**YOUR INSTRUCTIONS:** Copy the material below word for word, starting at the line containing "Here is an image. Mask" and continuing through the end of the material, with both ends included.
>> begin
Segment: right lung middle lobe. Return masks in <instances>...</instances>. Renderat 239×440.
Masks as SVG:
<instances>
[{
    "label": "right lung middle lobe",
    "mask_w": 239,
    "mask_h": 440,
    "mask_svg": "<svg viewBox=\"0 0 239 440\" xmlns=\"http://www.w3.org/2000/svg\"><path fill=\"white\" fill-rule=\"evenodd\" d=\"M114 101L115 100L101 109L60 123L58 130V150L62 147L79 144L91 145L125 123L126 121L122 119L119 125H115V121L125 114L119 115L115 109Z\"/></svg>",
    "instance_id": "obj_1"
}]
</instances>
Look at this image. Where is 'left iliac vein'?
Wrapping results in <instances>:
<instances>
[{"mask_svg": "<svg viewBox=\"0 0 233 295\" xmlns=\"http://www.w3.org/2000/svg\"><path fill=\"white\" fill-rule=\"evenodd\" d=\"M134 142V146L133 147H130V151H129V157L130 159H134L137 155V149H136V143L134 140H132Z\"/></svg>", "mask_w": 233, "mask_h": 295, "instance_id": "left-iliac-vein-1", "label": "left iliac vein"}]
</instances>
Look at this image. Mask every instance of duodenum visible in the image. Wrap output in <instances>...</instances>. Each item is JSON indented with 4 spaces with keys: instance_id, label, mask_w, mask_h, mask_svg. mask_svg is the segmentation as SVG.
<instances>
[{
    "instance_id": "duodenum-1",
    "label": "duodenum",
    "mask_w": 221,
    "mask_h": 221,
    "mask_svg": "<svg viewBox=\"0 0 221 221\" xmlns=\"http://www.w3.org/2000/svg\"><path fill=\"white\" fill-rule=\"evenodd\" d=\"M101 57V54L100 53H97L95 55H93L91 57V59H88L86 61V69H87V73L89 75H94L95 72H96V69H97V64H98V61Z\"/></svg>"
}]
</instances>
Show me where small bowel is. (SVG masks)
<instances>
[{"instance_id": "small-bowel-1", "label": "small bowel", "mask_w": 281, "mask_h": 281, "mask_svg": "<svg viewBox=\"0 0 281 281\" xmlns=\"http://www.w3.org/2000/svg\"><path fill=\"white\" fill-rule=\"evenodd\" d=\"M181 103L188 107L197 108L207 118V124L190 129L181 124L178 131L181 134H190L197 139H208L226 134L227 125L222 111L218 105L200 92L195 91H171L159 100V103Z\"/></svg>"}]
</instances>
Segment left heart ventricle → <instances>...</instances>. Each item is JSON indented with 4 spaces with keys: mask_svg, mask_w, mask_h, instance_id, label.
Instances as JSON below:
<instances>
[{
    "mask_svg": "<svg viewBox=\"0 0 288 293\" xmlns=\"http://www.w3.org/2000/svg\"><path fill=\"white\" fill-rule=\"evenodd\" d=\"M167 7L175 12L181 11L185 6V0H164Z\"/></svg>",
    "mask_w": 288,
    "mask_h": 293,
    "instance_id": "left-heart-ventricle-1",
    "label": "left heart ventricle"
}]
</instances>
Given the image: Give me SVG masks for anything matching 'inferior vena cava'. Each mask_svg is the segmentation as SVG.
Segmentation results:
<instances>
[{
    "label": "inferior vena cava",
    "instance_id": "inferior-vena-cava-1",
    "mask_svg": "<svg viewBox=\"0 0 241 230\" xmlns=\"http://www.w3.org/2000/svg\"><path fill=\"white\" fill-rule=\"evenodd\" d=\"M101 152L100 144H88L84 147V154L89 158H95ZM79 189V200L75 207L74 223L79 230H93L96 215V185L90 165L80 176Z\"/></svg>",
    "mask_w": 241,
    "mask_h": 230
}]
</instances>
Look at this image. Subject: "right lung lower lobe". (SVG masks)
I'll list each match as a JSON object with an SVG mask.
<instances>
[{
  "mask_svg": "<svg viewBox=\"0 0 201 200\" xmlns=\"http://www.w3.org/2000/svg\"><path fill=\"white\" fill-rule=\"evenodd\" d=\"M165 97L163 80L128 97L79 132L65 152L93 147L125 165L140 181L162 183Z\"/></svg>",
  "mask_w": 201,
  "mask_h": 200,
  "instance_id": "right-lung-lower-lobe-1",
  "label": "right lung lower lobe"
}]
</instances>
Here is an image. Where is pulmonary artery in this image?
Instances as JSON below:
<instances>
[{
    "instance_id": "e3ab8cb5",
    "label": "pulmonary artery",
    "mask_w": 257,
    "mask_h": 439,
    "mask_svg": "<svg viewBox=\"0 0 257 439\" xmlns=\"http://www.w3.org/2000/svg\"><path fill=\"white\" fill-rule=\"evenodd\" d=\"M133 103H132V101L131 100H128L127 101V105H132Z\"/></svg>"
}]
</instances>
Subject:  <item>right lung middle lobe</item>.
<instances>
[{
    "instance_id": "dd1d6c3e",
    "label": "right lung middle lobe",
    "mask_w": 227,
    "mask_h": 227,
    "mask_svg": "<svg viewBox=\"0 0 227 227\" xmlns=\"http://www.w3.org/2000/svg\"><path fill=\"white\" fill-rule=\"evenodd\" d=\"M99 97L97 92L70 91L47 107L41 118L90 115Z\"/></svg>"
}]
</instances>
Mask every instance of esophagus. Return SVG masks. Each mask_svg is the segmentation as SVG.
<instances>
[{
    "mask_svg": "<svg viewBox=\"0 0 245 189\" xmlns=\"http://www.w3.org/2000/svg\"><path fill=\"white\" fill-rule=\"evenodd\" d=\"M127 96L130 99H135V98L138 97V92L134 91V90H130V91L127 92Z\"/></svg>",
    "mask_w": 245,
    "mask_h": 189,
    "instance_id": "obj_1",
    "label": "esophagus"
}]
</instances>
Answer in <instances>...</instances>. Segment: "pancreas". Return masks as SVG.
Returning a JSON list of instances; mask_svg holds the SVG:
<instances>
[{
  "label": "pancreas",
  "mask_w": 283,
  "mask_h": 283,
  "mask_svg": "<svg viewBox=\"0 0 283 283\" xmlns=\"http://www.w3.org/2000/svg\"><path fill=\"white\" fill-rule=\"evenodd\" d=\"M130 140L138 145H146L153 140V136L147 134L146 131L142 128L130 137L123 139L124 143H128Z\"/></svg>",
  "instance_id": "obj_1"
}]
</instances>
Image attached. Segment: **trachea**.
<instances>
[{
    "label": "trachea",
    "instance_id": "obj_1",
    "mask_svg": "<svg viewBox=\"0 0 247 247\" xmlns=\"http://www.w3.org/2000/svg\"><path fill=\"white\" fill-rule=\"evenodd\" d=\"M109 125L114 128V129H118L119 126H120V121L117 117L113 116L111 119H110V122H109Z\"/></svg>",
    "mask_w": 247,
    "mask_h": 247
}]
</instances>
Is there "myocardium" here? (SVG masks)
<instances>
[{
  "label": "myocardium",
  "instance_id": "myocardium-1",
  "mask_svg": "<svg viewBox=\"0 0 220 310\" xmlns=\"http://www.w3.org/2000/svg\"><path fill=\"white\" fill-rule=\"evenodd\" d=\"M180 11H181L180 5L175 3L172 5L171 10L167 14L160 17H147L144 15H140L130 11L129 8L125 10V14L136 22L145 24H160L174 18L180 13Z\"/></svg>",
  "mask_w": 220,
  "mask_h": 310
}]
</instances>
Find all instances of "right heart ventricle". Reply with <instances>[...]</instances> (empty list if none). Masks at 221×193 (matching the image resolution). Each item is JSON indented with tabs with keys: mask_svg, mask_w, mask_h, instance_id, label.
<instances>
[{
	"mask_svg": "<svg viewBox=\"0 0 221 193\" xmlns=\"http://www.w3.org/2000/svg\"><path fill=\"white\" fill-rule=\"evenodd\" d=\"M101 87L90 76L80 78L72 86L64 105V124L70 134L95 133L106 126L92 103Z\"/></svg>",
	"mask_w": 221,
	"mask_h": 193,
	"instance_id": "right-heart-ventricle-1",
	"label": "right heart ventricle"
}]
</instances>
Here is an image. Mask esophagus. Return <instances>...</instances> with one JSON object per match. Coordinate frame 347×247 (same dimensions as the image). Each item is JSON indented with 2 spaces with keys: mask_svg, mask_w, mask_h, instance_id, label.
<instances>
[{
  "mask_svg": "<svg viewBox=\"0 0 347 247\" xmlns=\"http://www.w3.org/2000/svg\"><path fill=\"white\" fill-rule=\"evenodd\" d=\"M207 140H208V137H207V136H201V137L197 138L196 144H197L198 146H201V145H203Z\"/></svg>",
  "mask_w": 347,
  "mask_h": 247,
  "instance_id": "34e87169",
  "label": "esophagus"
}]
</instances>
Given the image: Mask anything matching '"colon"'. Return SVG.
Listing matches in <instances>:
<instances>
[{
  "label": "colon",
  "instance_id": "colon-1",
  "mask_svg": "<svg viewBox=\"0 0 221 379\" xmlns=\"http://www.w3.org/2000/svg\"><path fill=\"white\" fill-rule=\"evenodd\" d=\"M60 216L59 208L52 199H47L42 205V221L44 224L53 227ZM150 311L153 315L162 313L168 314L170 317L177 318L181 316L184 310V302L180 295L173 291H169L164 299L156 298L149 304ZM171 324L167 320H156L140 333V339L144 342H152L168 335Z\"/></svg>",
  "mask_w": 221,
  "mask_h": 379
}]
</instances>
>> end
**EXERCISE OUTPUT:**
Here is an image. Mask esophagus. Return <instances>...</instances> with one JSON object per match. Coordinate frame 347×247 (same dimensions as the image). Each item is JSON indented with 2 spaces with keys: mask_svg, mask_w, mask_h, instance_id, label.
<instances>
[{
  "mask_svg": "<svg viewBox=\"0 0 347 247\" xmlns=\"http://www.w3.org/2000/svg\"><path fill=\"white\" fill-rule=\"evenodd\" d=\"M207 140H208V137H207V136H201V137L197 138L196 144H197L198 146H201V145H203Z\"/></svg>",
  "mask_w": 347,
  "mask_h": 247,
  "instance_id": "34e87169",
  "label": "esophagus"
}]
</instances>
Given the image: Mask anything matching '"colon"'. Return SVG.
Listing matches in <instances>:
<instances>
[{
  "label": "colon",
  "instance_id": "colon-1",
  "mask_svg": "<svg viewBox=\"0 0 221 379\" xmlns=\"http://www.w3.org/2000/svg\"><path fill=\"white\" fill-rule=\"evenodd\" d=\"M60 216L59 208L52 199H47L42 205V221L44 224L53 227ZM150 311L153 315L162 313L168 314L170 317L177 318L181 316L184 310V302L180 295L173 291H169L164 299L156 298L149 304ZM171 324L167 320H156L140 333V339L144 342H152L168 335Z\"/></svg>",
  "mask_w": 221,
  "mask_h": 379
}]
</instances>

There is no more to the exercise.